Work order> In the listing below, report how many lines include the string "deliberação", giving only that number.

Provided records>

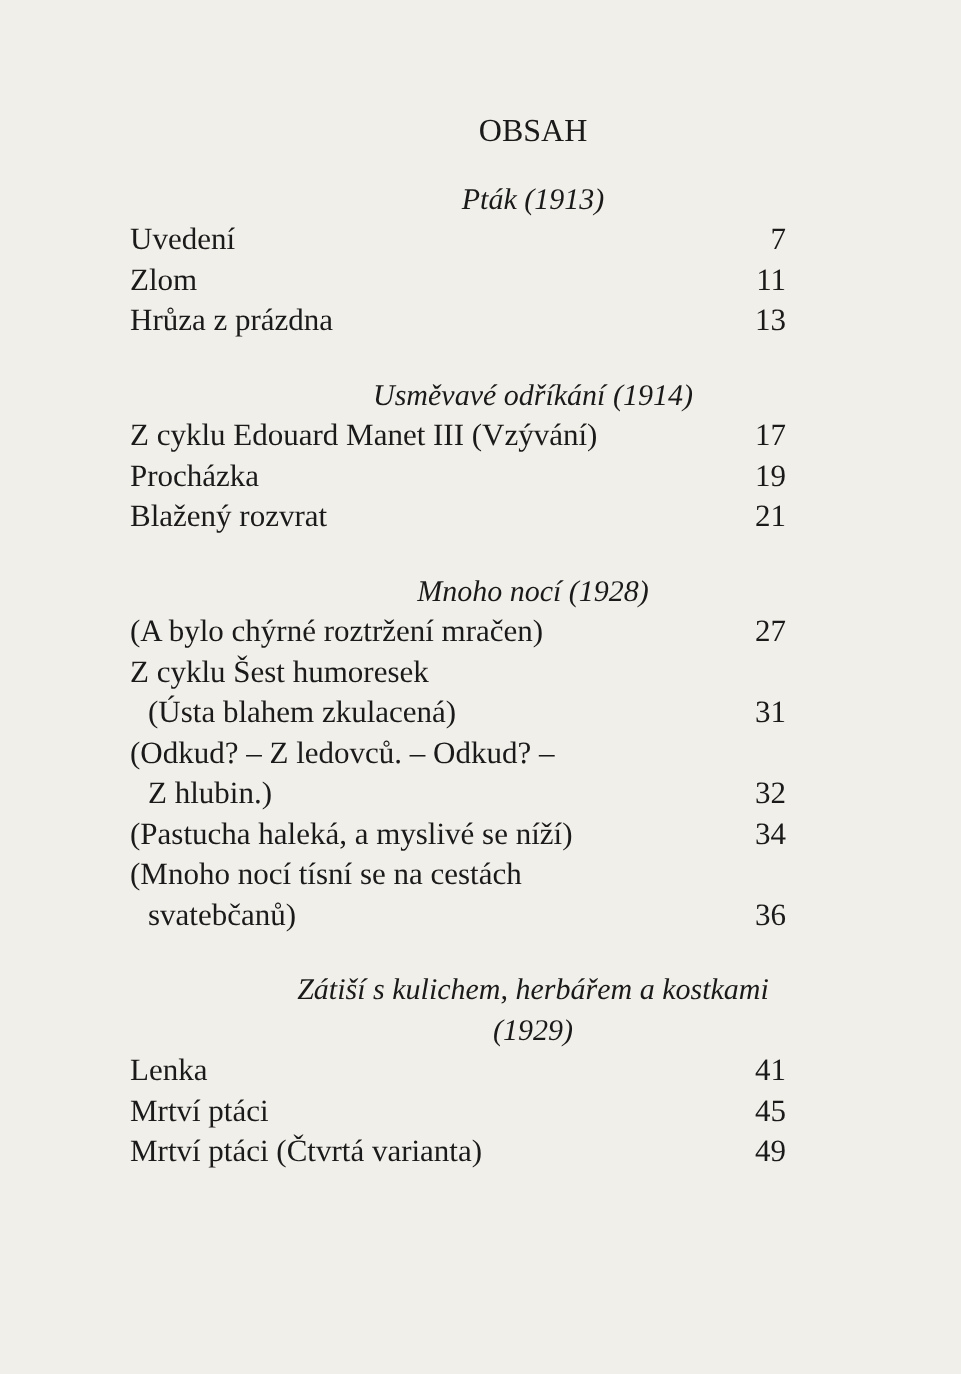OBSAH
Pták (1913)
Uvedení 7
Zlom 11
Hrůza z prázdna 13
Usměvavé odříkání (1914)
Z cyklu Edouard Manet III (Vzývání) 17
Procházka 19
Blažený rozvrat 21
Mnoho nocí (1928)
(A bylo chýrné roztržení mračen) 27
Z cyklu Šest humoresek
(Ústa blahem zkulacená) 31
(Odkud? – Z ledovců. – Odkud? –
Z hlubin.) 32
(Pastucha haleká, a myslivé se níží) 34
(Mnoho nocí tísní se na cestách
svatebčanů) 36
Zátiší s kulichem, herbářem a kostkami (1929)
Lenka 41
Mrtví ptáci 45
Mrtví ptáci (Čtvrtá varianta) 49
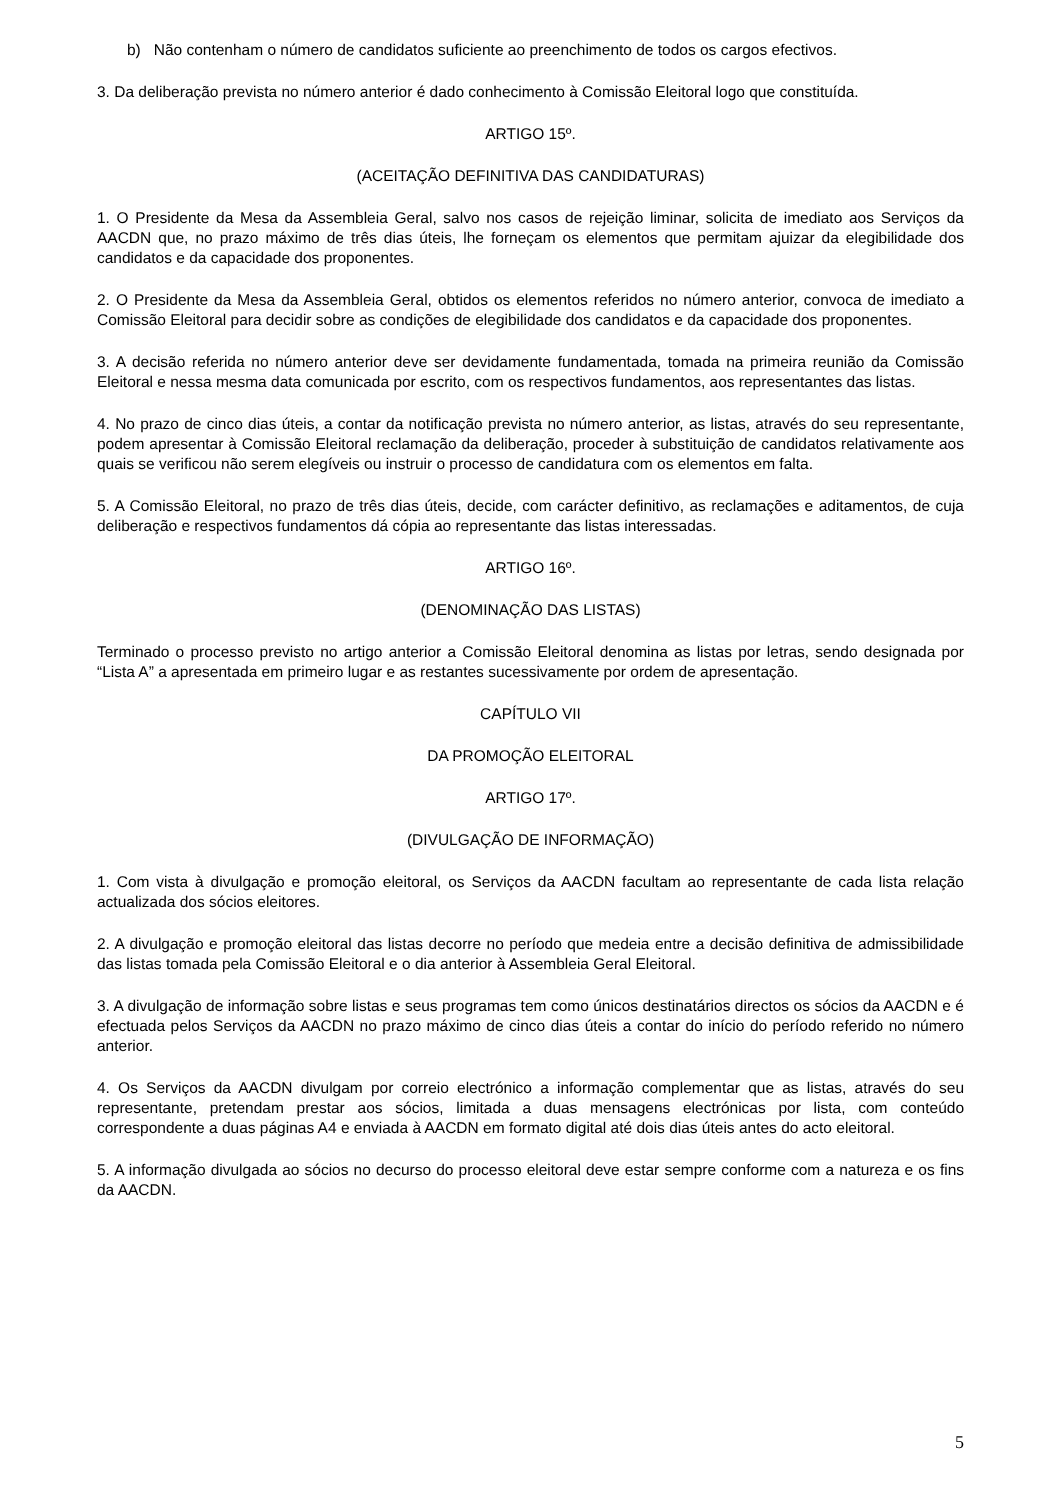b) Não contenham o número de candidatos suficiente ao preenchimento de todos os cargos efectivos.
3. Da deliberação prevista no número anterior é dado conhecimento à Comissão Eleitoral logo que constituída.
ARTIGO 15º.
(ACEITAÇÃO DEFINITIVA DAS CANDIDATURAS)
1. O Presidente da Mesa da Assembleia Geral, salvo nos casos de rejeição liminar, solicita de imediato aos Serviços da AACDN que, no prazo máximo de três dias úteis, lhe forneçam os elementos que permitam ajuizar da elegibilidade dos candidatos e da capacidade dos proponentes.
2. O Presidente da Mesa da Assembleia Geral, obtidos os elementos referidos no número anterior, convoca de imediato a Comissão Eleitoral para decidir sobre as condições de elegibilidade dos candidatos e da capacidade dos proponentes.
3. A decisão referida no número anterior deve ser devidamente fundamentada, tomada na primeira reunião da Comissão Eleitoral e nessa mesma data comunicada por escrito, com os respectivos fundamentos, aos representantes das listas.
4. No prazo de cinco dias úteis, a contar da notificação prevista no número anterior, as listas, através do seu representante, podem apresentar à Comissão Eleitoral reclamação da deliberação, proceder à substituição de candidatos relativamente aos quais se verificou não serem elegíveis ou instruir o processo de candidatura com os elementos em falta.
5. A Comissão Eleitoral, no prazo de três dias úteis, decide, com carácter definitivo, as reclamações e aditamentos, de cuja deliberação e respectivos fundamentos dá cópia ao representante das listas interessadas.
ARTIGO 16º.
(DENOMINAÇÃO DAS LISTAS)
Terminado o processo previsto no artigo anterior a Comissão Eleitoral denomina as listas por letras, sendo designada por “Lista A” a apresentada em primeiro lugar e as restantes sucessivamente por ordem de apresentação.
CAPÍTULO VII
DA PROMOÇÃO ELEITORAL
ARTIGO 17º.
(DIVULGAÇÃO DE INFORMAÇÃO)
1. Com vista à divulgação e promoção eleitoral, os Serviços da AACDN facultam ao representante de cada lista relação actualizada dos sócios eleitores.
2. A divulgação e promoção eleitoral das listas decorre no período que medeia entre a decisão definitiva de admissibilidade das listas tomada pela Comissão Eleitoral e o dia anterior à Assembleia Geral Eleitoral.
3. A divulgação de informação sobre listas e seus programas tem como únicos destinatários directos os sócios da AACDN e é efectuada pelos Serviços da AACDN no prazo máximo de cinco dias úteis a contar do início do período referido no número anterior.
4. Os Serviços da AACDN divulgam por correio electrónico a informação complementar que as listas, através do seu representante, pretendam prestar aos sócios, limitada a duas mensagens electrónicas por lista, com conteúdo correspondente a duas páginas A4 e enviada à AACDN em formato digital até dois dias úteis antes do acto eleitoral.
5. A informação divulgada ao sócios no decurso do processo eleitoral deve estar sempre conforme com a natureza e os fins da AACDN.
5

Answer area> 3